**Problem details:** Find how many lines in the material hold the word "TIME", then state that number and nothing more.

**Excerpted data:**
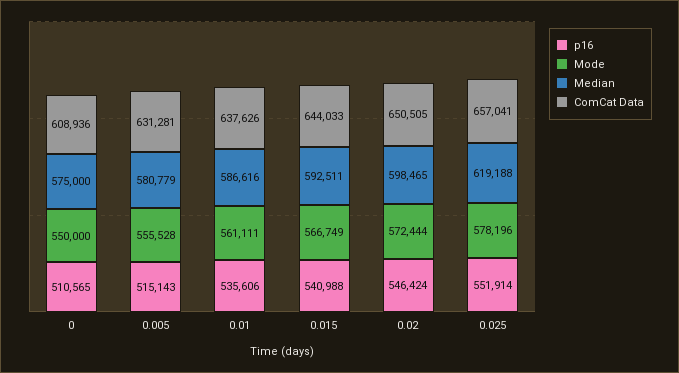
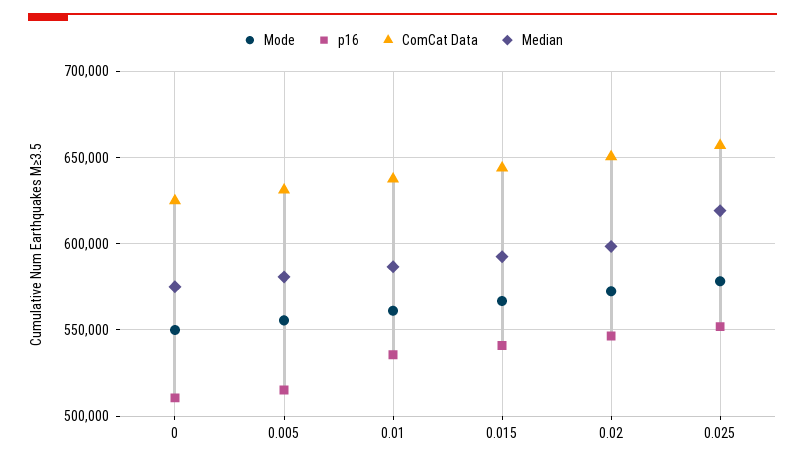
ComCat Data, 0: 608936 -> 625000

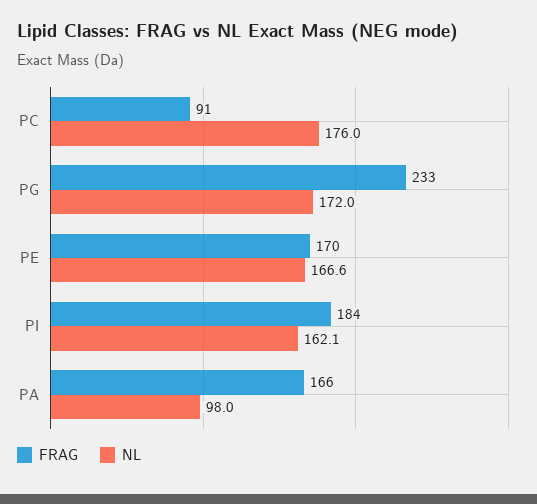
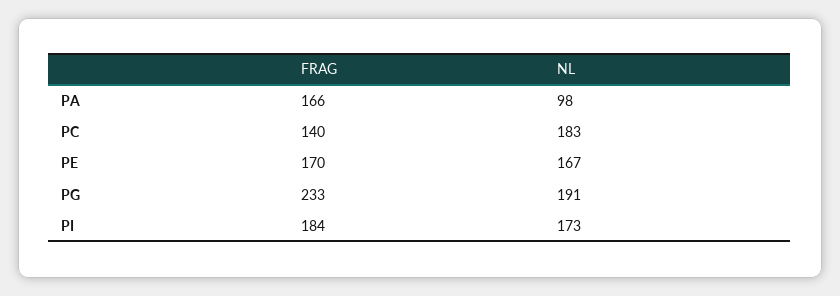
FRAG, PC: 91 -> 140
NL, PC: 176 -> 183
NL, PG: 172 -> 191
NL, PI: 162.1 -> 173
---
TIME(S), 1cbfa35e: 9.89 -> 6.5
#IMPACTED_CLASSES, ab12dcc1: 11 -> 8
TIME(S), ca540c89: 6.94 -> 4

**The answer:** 2